▶ Supplied text
== Segment start ==

Take the case of the formation of our sun according to the theory. Suppose two bodies, each one-half of the mass of the sun, moving directly towards each other with a velocity of 476 miles per second. These bodies would, in virtue of that velocity, possess 4149 × 1038 foot-pounds of energy, which is equal to 100,000,000,000 foot-pounds per pound of the mass; and this, converted into heat by the stoppage of their motions, would suffice to maintain, as was previously stated, the present rate of the sun’s radiation for a period of 50,000,000 years. It must be borne in mind that, while 476 miles per second is the velocity at the moment of collision, more than one-half of this would be derived from the mutual attraction of the two bodies in their approach to each other.
Coming in collision with such a velocity, the result would inevitably be that the two bodies would shatter each other to pieces. But, although their onward motions would thus be stopped, it is absolutely impossible that the whole of the energy of their motions could be at once converted into heat; and it is equally impossible that it could be annihilated. Physical considerations enable us to trace, though in a rough and general way, the results which would necessarily follow. The broken fragments, now forming one confused mass, would rebound against one another, breaking up into smaller fragments, and flying off in all directions. As these fragments receded from the centre of dispersion they would strike against each other, and, by their mutual impact, become shivered into still smaller fragments, which would in turn be broken up into fragments yet smaller, and so on as they proceeded outwards. This is, however, only one part of the process, and a part which would certainly take place, though no heat were generated by the collisions.
A far more effective means of dispersing the fragments and shattering them to pieces would be the expansive force of the enormous amount of incandescent gas almost instantaneously generated by the heat of collision. The general breaking up of the two masses and the stoppage of their motions would be the work of only a few minutes, or a few hours at most. The heat evolved by the arrested motion would, in the first instance, be mainly concentrated on the surface layers of the broken blocks. The layers would be at once transformed into the gaseous condition, thus enveloping the blocks and filling the interspaces. It is difficult to determine what the temperature and expansive force of this gas would at the moment be, but evidently it would be excessive; for, were the whole of the heat of the arrested motion distributed over the mass, it would, as has been stated, amount to 100,000,000,000 foot-pounds per pound of the mass—an amount sufficient to raise 264,000 tons of iron 1° C. Thus, if we assume the specific heat of the gas to be equal to that of air (viz. ·2374), it would have a temperature of about 300,000,000° C. or more than 140,000 times that of the voltaic arc.

== Segment end ==

▶ What to work on
1. In the passage on the sun's formation, for how long would the energy of the two colliding bodies sustain the sun's present rate of radiation?
2. Reproduce the passage on the sun's formation word for word, everything from "Take the case" down to "to each other.".
The listing that comes next is drawn from a separate source unrelated to this text.

▶ Items from a dataset
== Segment start ==

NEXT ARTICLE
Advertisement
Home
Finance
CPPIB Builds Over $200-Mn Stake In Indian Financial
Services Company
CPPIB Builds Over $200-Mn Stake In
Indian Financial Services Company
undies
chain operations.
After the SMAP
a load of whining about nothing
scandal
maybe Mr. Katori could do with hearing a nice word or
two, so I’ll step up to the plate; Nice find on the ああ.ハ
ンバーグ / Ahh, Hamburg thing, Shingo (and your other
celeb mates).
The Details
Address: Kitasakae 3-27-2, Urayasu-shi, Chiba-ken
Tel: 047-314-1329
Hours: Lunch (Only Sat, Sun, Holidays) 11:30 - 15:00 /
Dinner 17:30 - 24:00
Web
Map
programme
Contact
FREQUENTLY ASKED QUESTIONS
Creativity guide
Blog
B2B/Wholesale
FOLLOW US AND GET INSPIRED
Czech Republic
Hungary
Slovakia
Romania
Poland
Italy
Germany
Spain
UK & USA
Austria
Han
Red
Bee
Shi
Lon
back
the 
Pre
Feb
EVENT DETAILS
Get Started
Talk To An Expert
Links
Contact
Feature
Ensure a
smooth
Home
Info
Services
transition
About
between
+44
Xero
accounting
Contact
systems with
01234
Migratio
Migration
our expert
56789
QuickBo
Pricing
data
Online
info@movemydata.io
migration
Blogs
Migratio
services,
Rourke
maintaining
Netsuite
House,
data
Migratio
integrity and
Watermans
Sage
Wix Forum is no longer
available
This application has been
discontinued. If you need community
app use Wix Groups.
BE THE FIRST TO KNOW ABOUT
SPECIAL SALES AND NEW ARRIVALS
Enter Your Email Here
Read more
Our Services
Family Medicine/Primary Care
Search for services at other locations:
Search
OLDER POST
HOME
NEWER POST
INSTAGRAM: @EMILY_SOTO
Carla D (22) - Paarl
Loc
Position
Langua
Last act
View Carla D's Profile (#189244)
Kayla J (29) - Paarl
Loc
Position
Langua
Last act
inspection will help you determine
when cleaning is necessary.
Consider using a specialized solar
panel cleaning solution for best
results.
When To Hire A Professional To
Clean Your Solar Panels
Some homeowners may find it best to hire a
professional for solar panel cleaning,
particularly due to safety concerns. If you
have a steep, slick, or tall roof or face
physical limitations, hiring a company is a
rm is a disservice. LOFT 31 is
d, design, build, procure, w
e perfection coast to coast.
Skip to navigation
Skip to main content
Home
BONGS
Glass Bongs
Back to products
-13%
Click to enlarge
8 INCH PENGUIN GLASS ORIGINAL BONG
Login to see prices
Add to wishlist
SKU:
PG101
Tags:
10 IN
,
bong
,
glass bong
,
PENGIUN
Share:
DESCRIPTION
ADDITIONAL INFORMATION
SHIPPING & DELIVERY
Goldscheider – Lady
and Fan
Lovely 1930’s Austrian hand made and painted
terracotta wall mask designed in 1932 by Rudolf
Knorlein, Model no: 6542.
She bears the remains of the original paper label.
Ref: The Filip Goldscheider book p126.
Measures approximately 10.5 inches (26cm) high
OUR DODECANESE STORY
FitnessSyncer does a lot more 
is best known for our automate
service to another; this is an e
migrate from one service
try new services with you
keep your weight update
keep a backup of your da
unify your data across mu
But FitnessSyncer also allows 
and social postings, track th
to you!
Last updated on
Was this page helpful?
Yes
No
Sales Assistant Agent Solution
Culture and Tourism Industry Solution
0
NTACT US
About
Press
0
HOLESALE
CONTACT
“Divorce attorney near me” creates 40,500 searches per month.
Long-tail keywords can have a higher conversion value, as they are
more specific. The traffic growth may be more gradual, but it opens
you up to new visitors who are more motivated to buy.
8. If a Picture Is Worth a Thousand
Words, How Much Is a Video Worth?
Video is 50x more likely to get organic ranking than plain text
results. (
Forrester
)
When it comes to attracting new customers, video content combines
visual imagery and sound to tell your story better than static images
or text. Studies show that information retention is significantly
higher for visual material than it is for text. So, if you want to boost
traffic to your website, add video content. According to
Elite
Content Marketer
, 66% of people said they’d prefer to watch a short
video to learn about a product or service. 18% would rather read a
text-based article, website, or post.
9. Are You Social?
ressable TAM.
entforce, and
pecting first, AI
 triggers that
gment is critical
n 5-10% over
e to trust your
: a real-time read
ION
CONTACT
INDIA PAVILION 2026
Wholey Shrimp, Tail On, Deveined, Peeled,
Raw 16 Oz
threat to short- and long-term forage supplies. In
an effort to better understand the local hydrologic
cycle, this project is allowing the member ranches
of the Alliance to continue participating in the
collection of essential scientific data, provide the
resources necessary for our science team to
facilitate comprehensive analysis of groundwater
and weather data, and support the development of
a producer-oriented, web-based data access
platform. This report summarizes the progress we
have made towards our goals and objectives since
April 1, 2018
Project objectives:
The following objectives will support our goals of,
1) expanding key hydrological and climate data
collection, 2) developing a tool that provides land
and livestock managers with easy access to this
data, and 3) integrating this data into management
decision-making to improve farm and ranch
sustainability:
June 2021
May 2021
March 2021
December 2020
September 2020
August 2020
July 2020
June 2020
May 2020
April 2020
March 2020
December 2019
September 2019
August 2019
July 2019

== Segment end ==

▶ Exercise answers
1. For a period of 50,000,000 years.

2.
Take the case of the formation of our sun according to the theory. Suppose two bodies, each one-half of the mass of the sun, moving directly towards each other with a velocity of 476 miles per second. These bodies would, in virtue of that velocity, possess 4149 × 1038 foot-pounds of energy, which is equal to 100,000,000,000 foot-pounds per pound of the mass; and this, converted into heat by the stoppage of their motions, would suffice to maintain, as was previously stated, the present rate of the sun’s radiation for a period of 50,000,000 years. It must be borne in mind that, while 476 miles per second is the velocity at the moment of collision, more than one-half of this would be derived from the mutual attraction of the two bodies in their approach to each other.